Pyrimidine is a liquid or crystalline organic compound with a penetrating odour; 1, 3-diazine. It is a weakly basic soluble heterocyclic compound and can be prepared from barbituric acid. In nucleic acids, three types of nucleobases are pyrimidine derivatives: cytosine (C), thymine (T), and uracil (U).

Pyrimidines are one of two biologically important families of nitrogen-containing molecules called nitrogenous bases. Purines are the other family of nitrogenous bases. Pyrimidines can be identified by their structure: six atoms in the shape of a ring. This ring is known as a pyrimidine ring. The pyrimidine ring is a heterocyclic compound, which means it contains atoms from at least two different elements. A homocyclic compound, on the other hand, contains atoms from only one element.

The pyrimidine ring system has wide occurrence in nature as substituted and ring fused compounds and derivatives, including the nucleotides, thiamine (vitamin B1) and alloxan. It is also found in many synthetic compounds such as barbiturates and the HIV drug, zidovudine. The nomenclature of pyrimidines is straightforward. However, like other heterocyclics, tautomeric hydroxyl groups yield complications since they exist primarily in the cyclic amide form.


Structure and Function of Pyrimidine

The pyrimidine ring consists of two nitrogen atoms and four carbon atoms. The nitrogen and carbon atoms in a pyrimidine ring are always arranged in the same way, with the two nitrogen atoms separated by a single carbon atom and the other three available positions occupied by carbon atoms. Four hydrogen atoms are attached to the outside of the pyrimidine ring to stabilize it electrically. In this diagram, carbon atoms are gray, nitrogen atoms are blue, and hydrogen atoms are white. Different pyrimidines are formed by placing different atoms at various positions around the pyrimidine ring. The pyrimidine ring provides the backbone for a number of natural and synthetic molecules.

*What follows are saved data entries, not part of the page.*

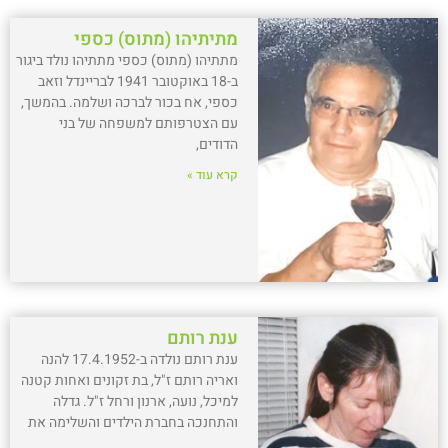
מתיתיהו (מתוס) כספי
מתתיהו (מתוס) כספי מתתיהו נולד ביגור
ב-18 באוקטובר 1941 לבריינדל וזאב
כספי, אח בכור לברכה ושלמה. בהמשך,
עם הצטרפותם למשפחה של בני
הדודים,
קרא עוד »
ענת רותם
ענת רותם נולדה ב-17.4.1952 להנה
ואריה רותם ז"ל, בת זקונים ואחות קטנה
למיכל, נועה, ארנון ורחל ז"ל. גדלה
והתחנכה בחברת הילדים והשלימה את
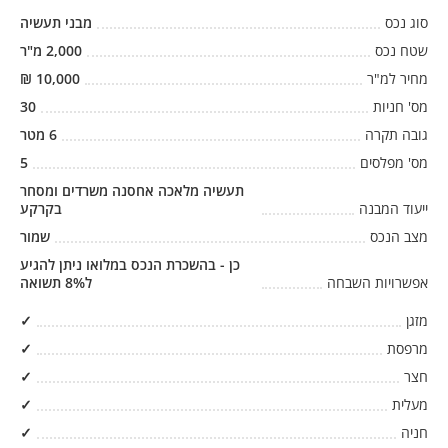
סוג נכס
מבני תעשיה
שטח נכס
2,000
מ"ר
מחיר למ"ר
10,000
₪
מס' חניות
30
גובה תקרה
6
מטר
מס' מפלסים
5
תעשיה מלאכה אחסנה משרדים ומסחר
ייעוד המבנה
בקרקע
מצב הנכס
שמור
כן - בהשכרת הנכס במלואו ניתן להגיע
אפשרויות השבחה
ל8% תשואה
מזגן
✓
מרפסת
✓
חצר
✓
מעלית
✓
חניה
✓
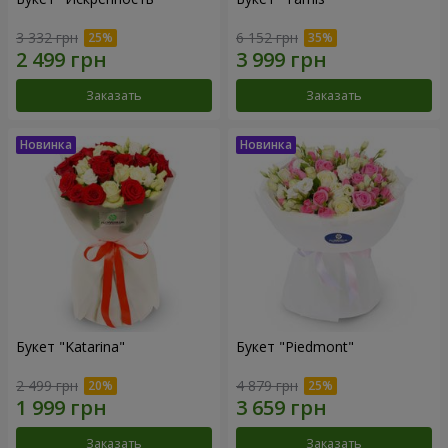
3 332 грн
6 152 грн
Заказать
Заказать
Букет "Katarina"
Букет "Piedmont"
2 499 грн
4 879 грн
Заказать
Заказать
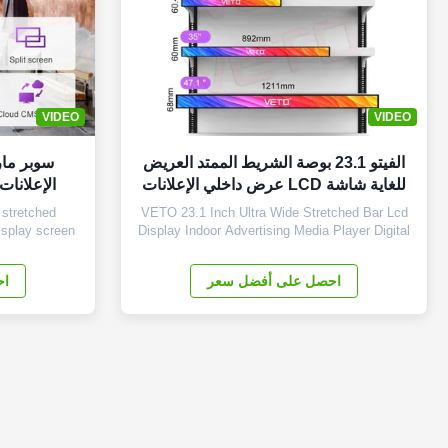
VIDEO
VIDEO
الفيتو 23.1 بوصة الشريط الممتد العريض
سوبر ما
للغاية شاشة LCD عرض داخلي الإعلانات
الإعلانات LCD شاشة تعمل بالل
لاعب الوسائط الرقمية الرف الحافة
 stretched
VETO 23.1 Inch Ultra Wide Stretched Bar Lcd
الشاشة
isplay screen
Display Indoor Advertising Media Player Digital
rea 698.4 ×
Shelf Ddge Screen Products Description Panel
 760 x 258 x
type 23.1 inch LCD screen Installation Wall
احصل على أفضل سعر
اح
ng TFT-LCD
mount Display dimension 585.6mm *48.19mm
play Color
Display Color 16.7M Backlight LED backlight
m2 Contrast
Operation system Android ...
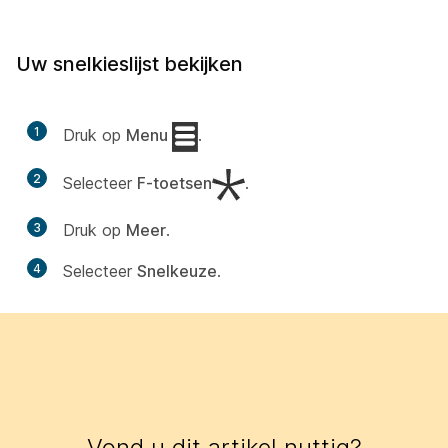
Uw snelkieslijst bekijken
1
Druk op
Menu
.
2
Selecteer
F-toetsen
.
3
Druk op
Meer
.
4
Selecteer
Snelkeuze
.
Vond u dit artikel nuttig?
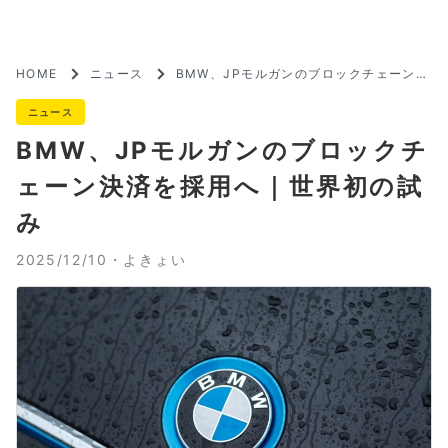
HOME
ニュース
BMW、JPモルガンのブロックチェーン決
済を採用へ｜世界初の試み
ニュース
BMW、JPモルガンのブロックチ
ェーン決済を採用へ｜世界初の試
み
2025/12/10・
よきょい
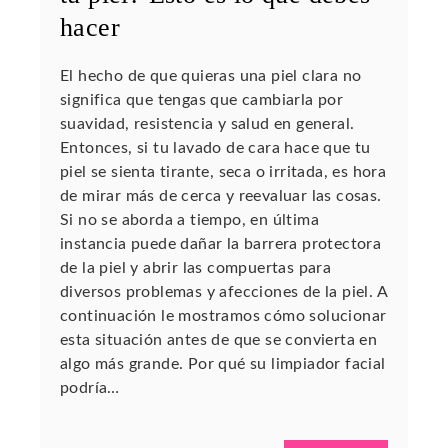
hacer
El hecho de que quieras una piel clara no
significa que tengas que cambiarla por
suavidad, resistencia y salud en general.
Entonces, si tu lavado de cara hace que tu
piel se sienta tirante, seca o irritada, es hora
de mirar más de cerca y reevaluar las cosas.
Si no se aborda a tiempo, en última
instancia puede dañar la barrera protectora
de la piel y abrir las compuertas para
diversos problemas y afecciones de la piel. A
continuación le mostramos cómo solucionar
esta situación antes de que se convierta en
algo más grande. Por qué su limpiador facial
podría…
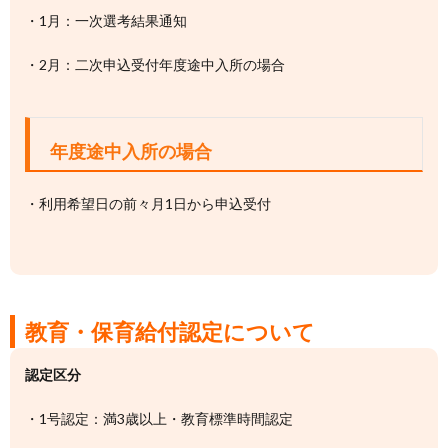
・1月：一次選考結果通知
・2月：二次申込受付年度途中入所の場合
年度途中入所の場合
・利用希望日の前々月1日から申込受付
教育・保育給付認定について
認定区分
・1号認定：満3歳以上・教育標準時間認定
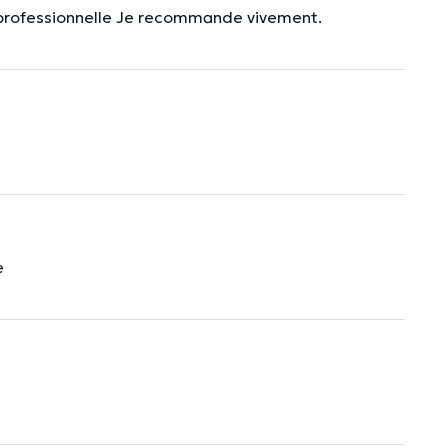
es professionnelle Je recommande vivement.
e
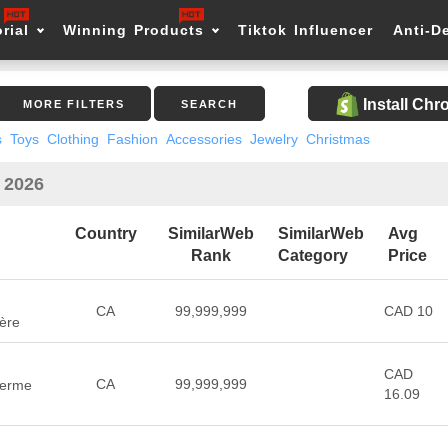
rial
Winning Products
Tiktok Influencer
Anti-D
Install Ch
MORE FILTERS
SEARCH
s
Toys
Clothing
Fashion
Accessories
Jewelry
Christmas
n 2026
Country
SimilarWeb
SimilarWeb
Avg
Rank
Category
Price
CA
99,999,999
CAD 10
ière
CAD
CA
99,999,999
 Ferme
16.09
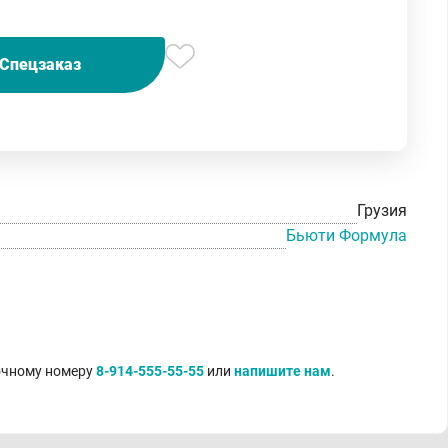
Спецзаказ
Грузия
Бьюти Формула
точному номеру
8-914-555-55-55
или
напишите нам
.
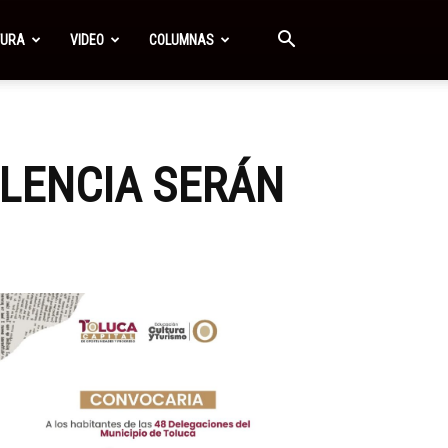
TURA
VIDEO
COLUMNAS
LENCIA SERÁN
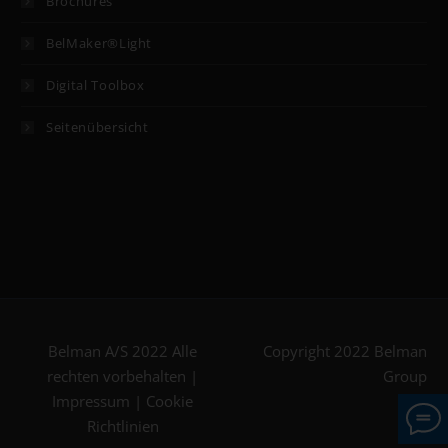
Brochures
BelMaker®Light
Digital Toolbox
Seitenübersicht
Belman A/S 2022 Alle
Copyright 2022 Belman
rechten vorbehalten |
Group
Impressum
|
Cookie
Richtlinien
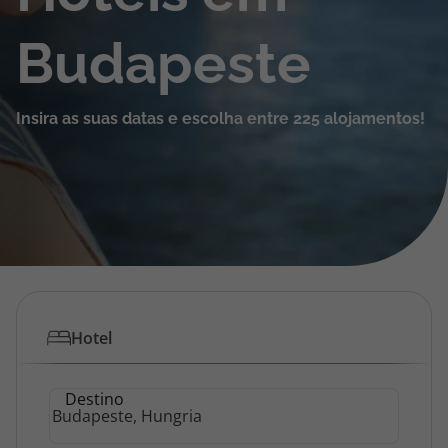
Cruzeiros
Budapeste
Promoções
Insira as suas datas e escolha entre 225 alojamentos!
Especialistas
Cheque Viagem
Rede de Lojas
Blog TopViagens
Hotel
Área de Cliente
Destino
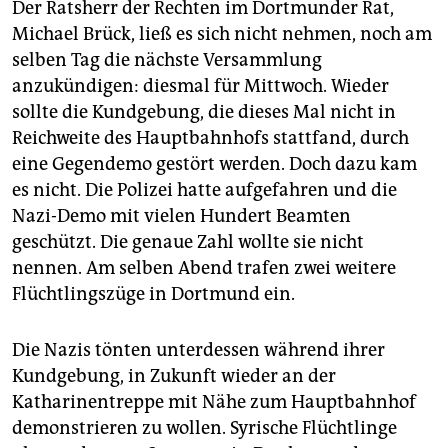
Der Ratsherr der Rechten im Dortmunder Rat,
Michael Brück, ließ es sich nicht nehmen, noch am
selben Tag die nächste Versammlung
anzukündigen: diesmal für Mittwoch. Wieder
sollte die Kundgebung, die dieses Mal nicht in
Reichweite des Hauptbahnhofs stattfand, durch
eine Gegendemo gestört werden. Doch dazu kam
es nicht. Die Polizei hatte aufgefahren und die
Nazi-Demo mit vielen Hundert Beamten
geschützt. Die genaue Zahl wollte sie nicht
nennen. Am selben Abend trafen zwei weitere
Flüchtlingszüge in Dortmund ein.
Die Nazis tönten unterdessen während ihrer
Kundgebung, in Zukunft wieder an der
Katharinentreppe mit Nähe zum Hauptbahnhof
demonstrieren zu wollen. Syrische Flüchtlinge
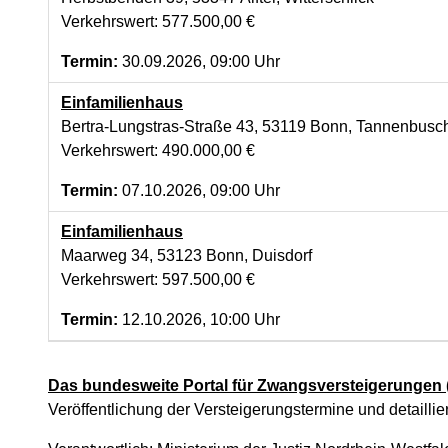
Verkehrswert: 577.500,00 €
Termin:
30.09.2026, 09:00 Uhr
Einfamilienhaus
Bertra-Lungstras-Straße 43, 53119 Bonn, Tannenbusc
Verkehrswert: 490.000,00 €
Termin:
07.10.2026, 09:00 Uhr
Einfamilienhaus
Maarweg 34, 53123 Bonn, Duisdorf
Verkehrswert: 597.500,00 €
Termin:
12.10.2026, 10:00 Uhr
Das bundesweite Portal für Zwangsversteigerungen
Veröffentlichung der Versteigerungstermine und detaillie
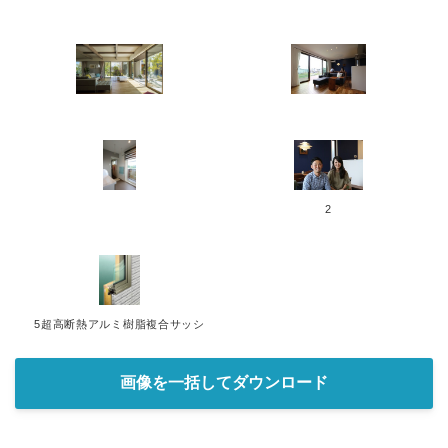
2
5超高断熱アルミ樹脂複合サッシ
画像を一括してダウンロード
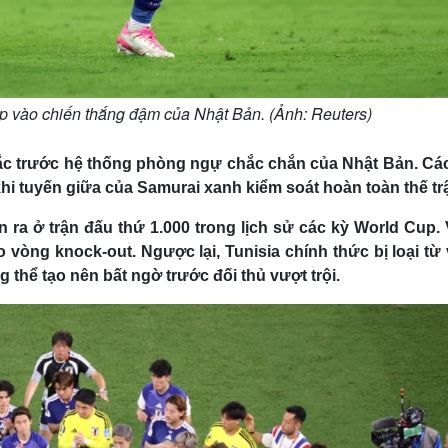
óp vào chiến thắng đậm của Nhật Bản. (Ảnh: Reuters)
tắc trước hệ thống phòng ngự chắc chắn của Nhật Bản. Cá
hi tuyến giữa của Samurai xanh kiểm soát hoàn toàn thế tr
 ra ở trận đấu thứ 1.000 trong lịch sử các kỳ World Cup. 
vòng knock-out. Ngược lại, Tunisia chính thức bị loại từ
 thể tạo nên bất ngờ trước đối thủ vượt trội.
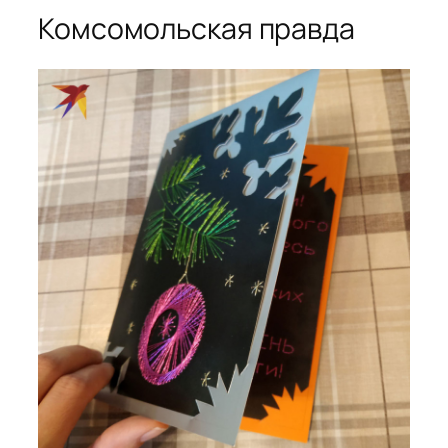
Комсомольская правда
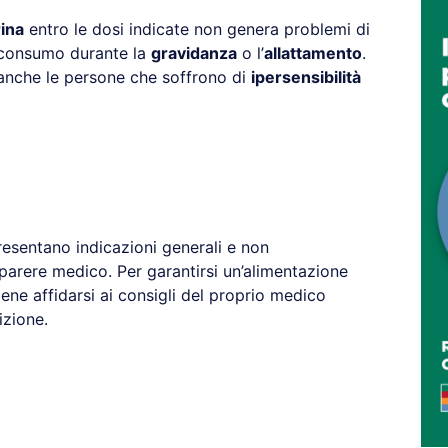
ina
entro le dosi indicate non genera problemi di
l consumo durante la
gravidanza
o l’
allattamento
.
, anche le persone che soffrono di
ipersensibilità
resentano indicazioni generali e non
 parere medico. Per garantirsi un’alimentazione
ene affidarsi ai consigli del proprio medico
izione.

The most important function of pyrimidines is in the construction of deoxyribonucleic acid, or DNA and ribonucleic acid, RNA. This genetic material, which guides your cells’ day-to-day functions and assures the reproduction of every living thing on earth, would not exist without pyrimidines. When paired with purines, pyrimidines serve as the building blocks for DNA, which is the basis for your genes and chromosomes.

Three pyrimidine bases, thymine, cytosine, and uracil, and two purine bases, adenine and guanine, are all that are needed to produce the staggering diversity observed in the many species on our planet. Matching one pyrimidine base with one purine base forms a base pair. These base pairs join with one another to form long, double-stranded chains of DNA. The DNA chains coil to form chromosomes. Even though each base pair in DNA always consists of one pyrimidine base and one purine base, the rearrangement of these base pairs results in different DNA sequences. The differences in a DNA sequence make each species in nature unique.


Chemical and Physical Properties of Pyrimidine

In pyrimidines the π-electron density is decreased to an even greater extent. Therefore, electrophilic aromatic substitution is more difficult while nucleophilic aromatic substitution is facilitated. An example of the last reaction type is the displacement of the amino group in 2-aminopyrimidine by chlorine and its reverse.

Electron lone pair availability (basicity) is decreased compared to pyridine. Compared to pyridine, N-alkylation and N-oxidation are more difficult. The pKa value for protonated pyrimidine is 1.23 compared to 5.30 for pyridine. Protonation and other electrophilic additions will occur at only one nitrogen due to further deactivation by the second nitrogen. The 2-, 4-, and 6- positions on the pyrimidine ring are electron deficient analogous to those in pyridine and nitro- and dinitrobenzene. The 5-position is less electron deficient and substitutents there are quite stable. However, electrophilic substitution is relatively facile at the 5-position, including nitration and halogenation.

Reduction in resonance stabilization of pyrimidines may lead to addition and ring cleavage reactions rather than substitutions. One such manifestation is observed in the Dimroth rearrangement.

Physical properties are shown in the data box. A more extensive discussion, including spectra, can be found in Brown et al.

Reactions of Pyrimidine

Because of the decreased basicity compared to pyridine, electrophilic substitution of pyrimidine is less facile. Protonation or alkylation typically takes place at only one of the ring nitrogen atoms. Mono-N-oxidation occurs by reaction with peracids.

Electrophilic C-substitution of pyrimidine occurs at the 5-position, the least electron-deficient. Nitration, nitrosation, azo coupling, halogenation, sulfonation, formylation, hydroxymethylation, and aminomethylation have been observed with substituted pyrimidines.

Nucleophilic C-substitution should be facilitated at the 2-, 4-, and 6-positions but there are only a few examples. Amination and hydroxylation has been observed for substituted pyrimidines. Reactions with Grignard or alkyllithium reagents yield 4-alkyl- or 4-aryl pyrimidine after aromatization.